I got to thinking back about that work out and how I question whether or not I give my all.  Why don’t I do that with my life each day?  Did I leave anything on the table?  Do the people I love and cherish most know I love them and am grateful for them?  Do the people in my life who are hurting know I care and pray for their peace?  Did I give my best,  everything I had?

And then at the oddest times, if you listen, you know, there is absolutely something more.  Today, teaching my 3rd grade CCD class I sat quietly watching them work diligently on their projects, wondering if I would return to teach next year as I’d really grown to like this group a lot, when all of a sudden, as if smacked dead in the chest, I couldn’t breathe.  Aidan would be their age, in this class if he were still here and I never once realized it in all this time.
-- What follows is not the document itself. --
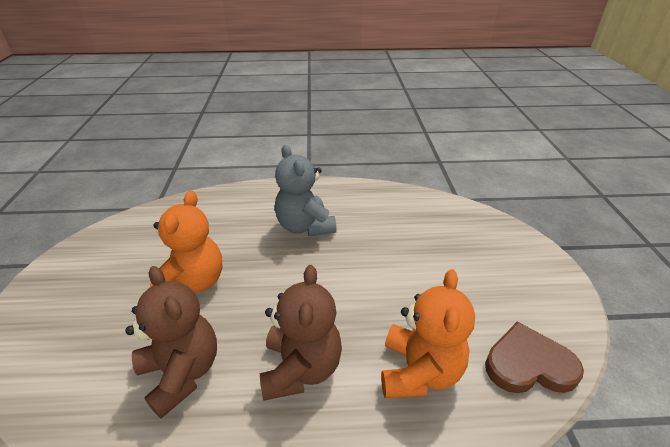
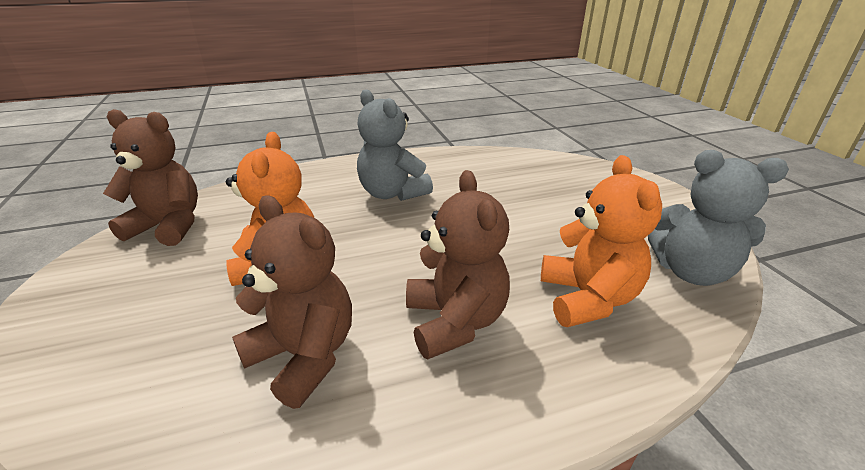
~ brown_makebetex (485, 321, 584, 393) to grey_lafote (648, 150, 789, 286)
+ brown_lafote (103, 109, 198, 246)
When he died, I imagined all the moments I lost with him, sending him to kindergarten, watching him play tee ball, watching him grow up, getting to know all his friends.  I have felt ripped off for so long. A few months ago, a  series of events trickled down and an email arrived in late August urgently seeking a 3rd grade teacher, I had no 3rd graders myself but felt like I needed to volunteer to do something.  And then today, the gift given back to me, teaching the children who will never know Aidan or that he would’ve been their friend and their classmate, friends I still got to know.  I do have a 3rd grader and all this time, I thought I was the one giving, but the gift was mine.

Before my children begin their days I say to them, “Do your best, be your best!”  I consciously don’t say THE best because it’s an unfair request, but THEIR best is possible each day, just as I must strive to be my best each day in every way.

Don’t be afraid. Look around. Listen. Pay attention.Believe. Spread your wings and fly. Feel the butterfly kisses!

There is something really wonderful in this life and beyond this life, embrace it! And embrace today, don’t leave anything on the table for later, put it all out there today! Because when I go, I really hope I still have trouble lifting my arms to wash my hair so every fiber of my being knows I gave my best to this life and I won’t have to wonder because I was not afraid to live!